The circle P's'', the centre line of the rim of the torus, is cut by the planes N' T' at the point s', which being projected vertically upon the lines D P and C 7, determines s and 7, the points of contact of the curve with the horizontal outlines of the ring. Finally, the points t and u are obtained by drawing from the centre O a circle T'v' tangent to the given plane, and projecting the point of intersection v' to the points v and x, which are then to be replaced upon C D by drawing the horizontals v t and x u.

PENETRATIONS OF CYLINDERS, PRISMS, SPHERES, AND CONES.

Plate VI., figs. 1 and 2.-Required to delineate the lines of penetration of a sphere and a regular hexagonal prism whose axis passes through the centre of the sphere.

The centres of the circles forming the two projections of the sphere are, according to the terms of the problem, upon the axis C C' of the upright prism, which is projected horizontally in the regular hexagon D' E' F' G′ H'I'. Hence it follows, that as all the lateral faces of the prism are equidistant from the centre of the sphere, their lines of intersection with it will necessarily be circles of equal diameters. Now, the perpendicular face represented by the line E' F'in the plan, will meet the surface of the sphere in two circular arcs E F and L M (fig. 1), described from the centre C, with a radius equal to 'b' or a'c'. And the intersections of the two oblique faces D' E' and F'G' will obviously be each projected in two arcs of an ellipse whose major axis dg is equal to the diameter of the circle a c b, and the minor axis is the vertical projection of that diameter, as represented at e'ƒ' (fig. 2). But as it is necessary to draw small portions only of these curves, the following method may be employed.

Draw D G; through the points E, F, divide the portions E F and F G respectively into the same number of equal parts, and drawing perpendiculars through the points of division, set off from F G the distances from the corresponding points in E F to the circular arc E C F, as points in the elliptical arc required. The remaining elliptical arcs should be traced by the same method.
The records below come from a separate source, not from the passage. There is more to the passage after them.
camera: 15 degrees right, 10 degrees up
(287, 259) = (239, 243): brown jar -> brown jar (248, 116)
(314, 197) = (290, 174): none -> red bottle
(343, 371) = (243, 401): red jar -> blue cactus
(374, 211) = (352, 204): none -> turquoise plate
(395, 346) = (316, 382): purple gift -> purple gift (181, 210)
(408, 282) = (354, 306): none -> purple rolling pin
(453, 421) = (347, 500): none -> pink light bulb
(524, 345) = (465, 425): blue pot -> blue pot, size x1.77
Figs. 3 and 4.-Required to draw the lines of penetration of a cylinder and a sphere, the centre of the sphere being without the axis of the cylinder. Let the circle D' E' L' be the projection of the base of the given cylinder, the elevation of which is shown at fig. 3, and let A B be the diameter of the given sphere.. If a plane, as c' d', be drawn parallel to the vertical plane, it will evidently cut the cylinder in two straight lines G Gʻ, HH', parallel to the axis, and projected vertically from the points G' and H'. This plane will also cut the sphere in a circle whose diameter is equal to c' d', and which is to be described from the centre C with a radius of half that line; its intersection with the lines G G' and H H' will give so many points in the curves sought, viz., G, H, I, K.

The planes a' b' and e' f', which are tangents to the cylinder, furnish only two points respectively in the curves; of these points E and F alone are visible, the other two, L and M, being concealed by the solid; therefore, the planes drawn for the construction of the curves must be all taken between a' b' and e' f'. The plane which passes through the axis of the cylinder cuts the sphere in a circle whose projection upon the vertical plane will meet at the points D, N, and g, h, the outlines of the cylinder, to which the curves of penetration are tangents.
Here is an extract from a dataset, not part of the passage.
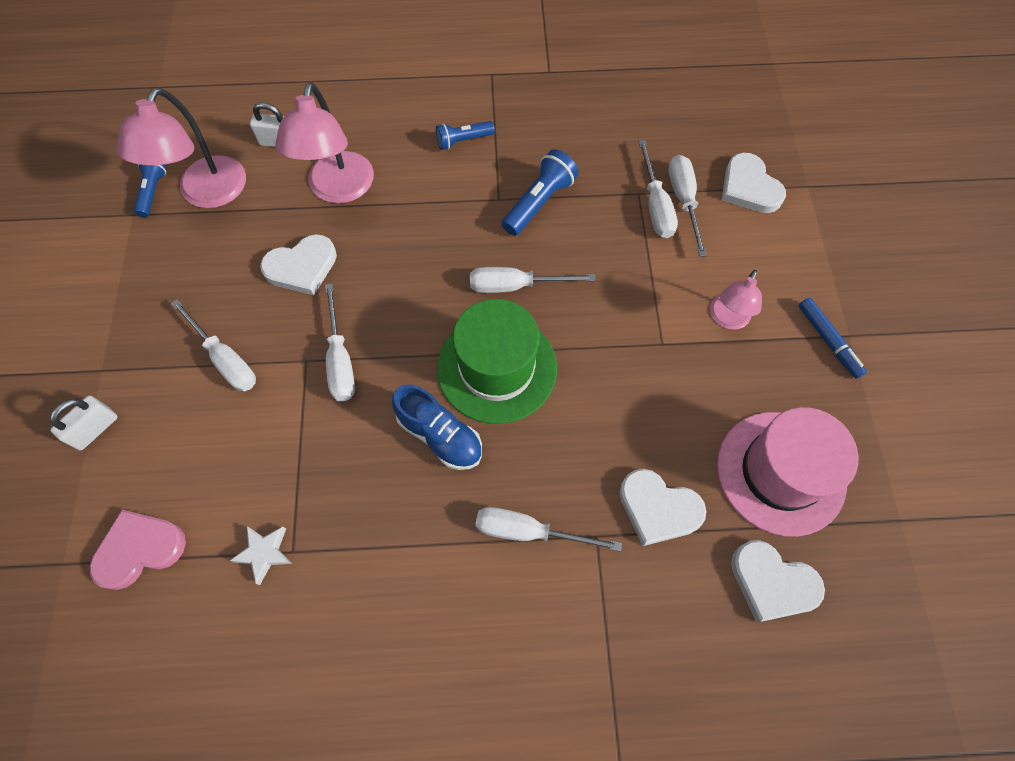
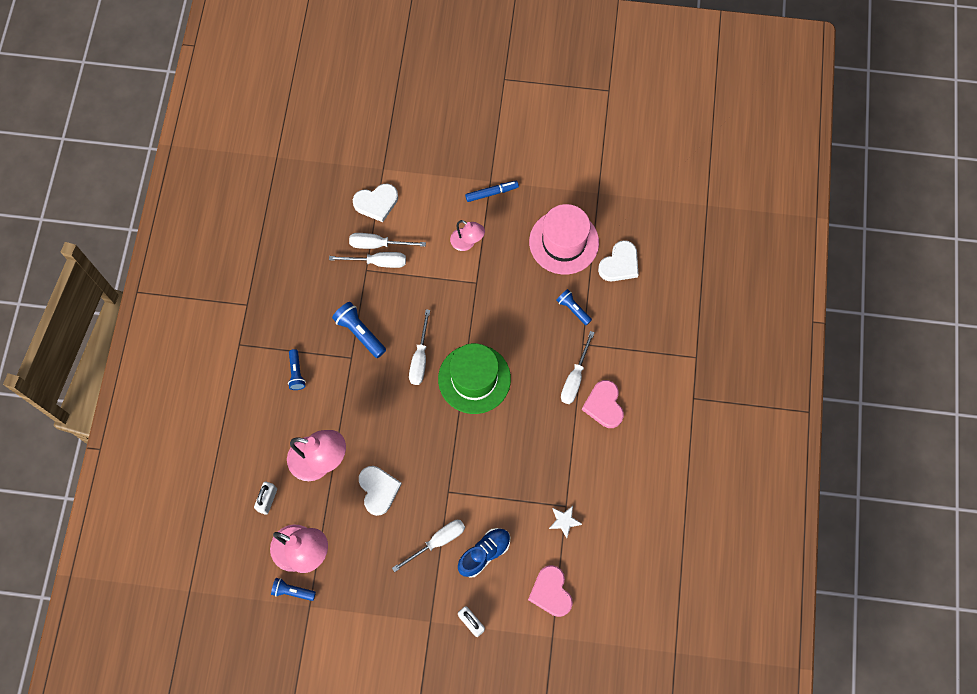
camera: 80 degrees left, 5 degrees up
(340, 360) = (451, 470): white screwdriver -> none
(440, 435) = (511, 417): blue shoe -> blue shoe (484, 553)
(487, 593) = (604, 405): none -> pink heart
(658, 508) = (573, 309): white heart -> blue flashlight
Figs. 5 and 6.—To find the lines of penetration of a truncated cone and a prism.

The straight line C D is the axis of a truncated cone, which is represented in the plan by two circles described from the centre C'; and the horizontal lines M N and M' N' are the projections of the axis of a prism of which the base is square, and the faces respectively parallel and perpendicular to the planes of projection.

In laying down the plan of this solid, it is supposed to be inverted, in order that the smaller end of the cone, and the lines of intersection of the lower surface F G of the prism may be exhibited. According to this arrangement, the letters A' and B' (fig. 6) ought, strictly speaking, to be marked at the points I' and H', and conversely; but as it is quite obvious that the part above M' N' is exactly symmetrical with that below it, the distribution of the letters of reference adopted in our figures can lead to no confusion.